Mark Zuckerberg may not have a university degree, but in order to run a successful multi-billion-dollar company, he needs people around him who do, said Drew Gilpin Faust, president of Harvard University.
When asked what she thinks about "billionaire dropouts," Faust said she is struck by their individual success but also by how such people require support from "legions of people who have training in a variety of fields" in order to maintain that success.
"Our famous drop-out Mark Zuckerberg—who, of course, founded Facebook—he needs accountants and he needs physicists and he needs a whole range of people who have had an education of a sort that he could skip over because of his brilliant insight about Facebook," she said. "So I think we need to think about the institutional context that enables innovation."
The 28th president of Harvard, Faust is also the first woman to hold the office since the University was established in 1636. She's the author of six books, including "This Republic of Suffering: Death and the American Civil War," which was a finalist for a Pulitzer Prize and was on the New York Time's list of "10 Best Books of 2008."
"Gender has always been a part of moving through the world for me and understanding how people responded to me," she said. "But I have also been supported in many ways, because I came along at a time when so many opportunities were opening up for women."
Faust knows she made history by becoming the first woman to head the university, but she does not consider the distinction a badge of honor.
"I wanted everyone around me to understand that I was the president of Harvard who happened to be a woman," Faust said, "but very soon after my appointment was announced, I started being inundated with letters from all over the world from little girls, from teenage girls, from young women, from the parents of women saying, 'It matters so much that you are in that space.'"
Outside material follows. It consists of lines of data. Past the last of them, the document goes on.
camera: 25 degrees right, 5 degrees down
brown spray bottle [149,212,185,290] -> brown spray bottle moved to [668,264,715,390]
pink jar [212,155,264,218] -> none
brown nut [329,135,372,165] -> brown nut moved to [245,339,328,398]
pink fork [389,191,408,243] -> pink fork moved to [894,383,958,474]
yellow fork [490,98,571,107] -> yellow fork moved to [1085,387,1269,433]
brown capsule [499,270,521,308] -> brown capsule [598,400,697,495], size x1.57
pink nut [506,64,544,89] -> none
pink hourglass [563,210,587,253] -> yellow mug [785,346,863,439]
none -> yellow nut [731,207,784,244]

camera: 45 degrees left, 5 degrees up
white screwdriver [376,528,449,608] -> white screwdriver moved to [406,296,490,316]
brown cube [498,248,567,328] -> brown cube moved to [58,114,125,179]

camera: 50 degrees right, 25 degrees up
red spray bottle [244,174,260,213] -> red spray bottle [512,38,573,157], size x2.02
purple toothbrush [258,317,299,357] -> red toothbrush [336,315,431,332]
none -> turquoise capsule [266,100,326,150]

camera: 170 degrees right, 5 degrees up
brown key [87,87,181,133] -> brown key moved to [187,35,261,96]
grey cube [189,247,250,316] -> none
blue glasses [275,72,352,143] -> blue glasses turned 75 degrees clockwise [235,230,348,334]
President since 2007, Faust has improved access to the university for students from a wide range of economic backgrounds by expanding financial aid. She also linked up with the Massachusetts Institute of Technology in order to create an online learning partnership between the two universities.
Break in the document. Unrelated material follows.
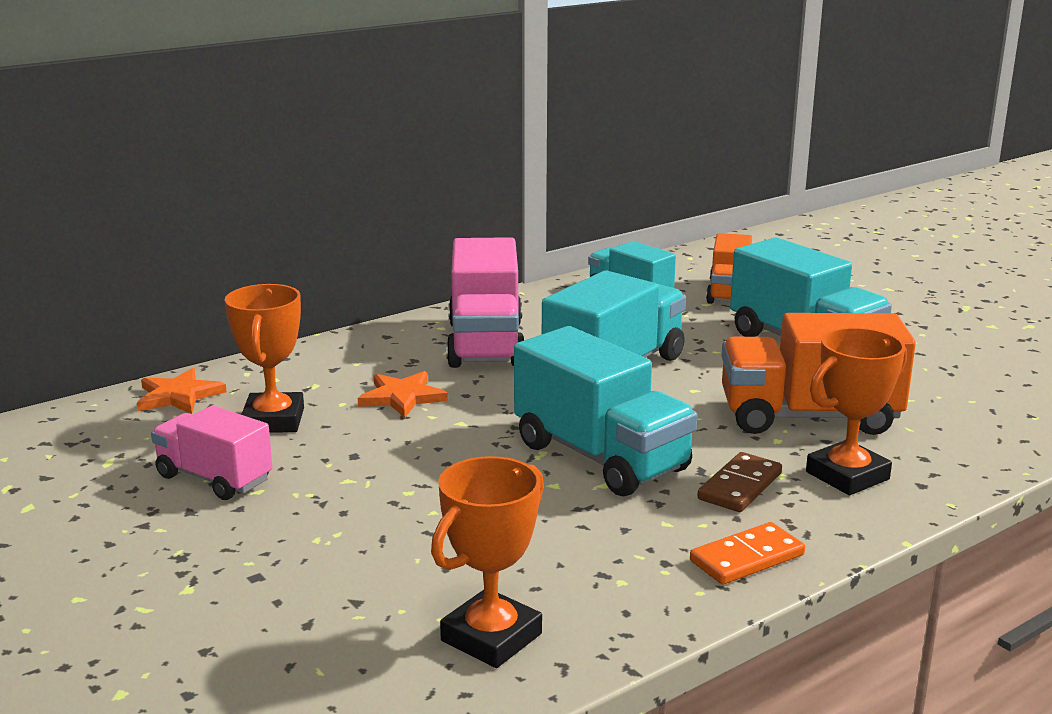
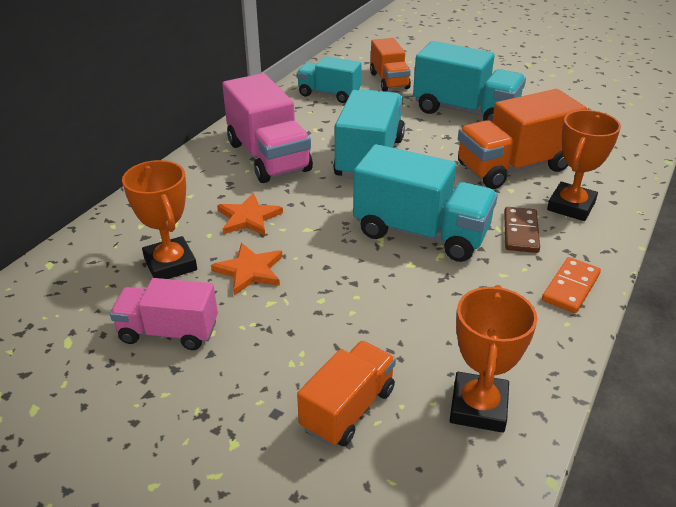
camera: 25 degrees left, 15 degrees up
orange star [137,368,227,414] -> orange star moved to [211,243,282,295]
none -> orange truck [297,341,396,447]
Raised in Virginia, she's a historian of the American South and Civil War. Prior to Harvard, she spent 25 years at the University of Pennsylvania as the Annenberg Professor of History.
Even though it's been tough balancing work and family, her long academic career actually has helped, Faust said.
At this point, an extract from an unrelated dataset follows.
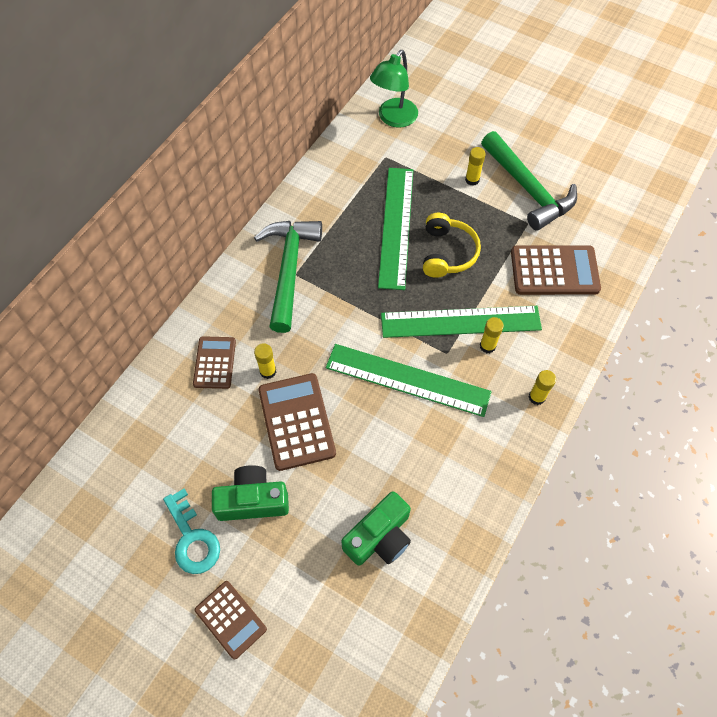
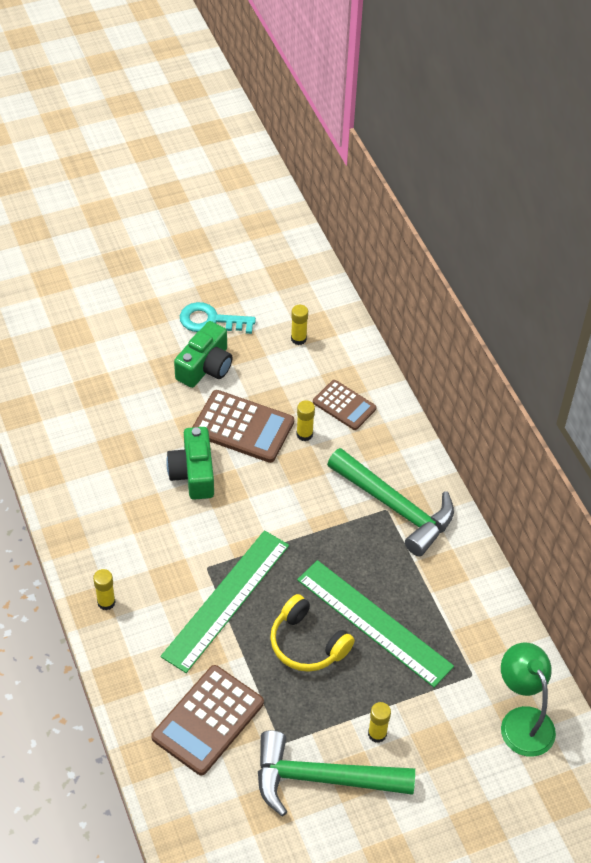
camera: 125 degrees right, 10 degrees down
brown calculator [195,581,267,660] -> none
green ruler [326,344,492,417] -> none
green camera [341,491,411,565] -> green camera moved to [166,427,214,500]
yellow glue stick [480,317,504,353] -> yellow glue stick moved to [291,305,308,345]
"I have never succeeded in figuring out how to balance work and family life very well. I was lucky through much of my time as a parent of a young, and then growing-up child, to be an academic with a lot of flexibility in my schedule," she said.
Faust also credits her husband with sharing their responsibilities as a couple, which made her home life easier. She's married to Charles Rosenberg, a professor of social sciences at Harvard and a historian of science and medicine. They have two daughters.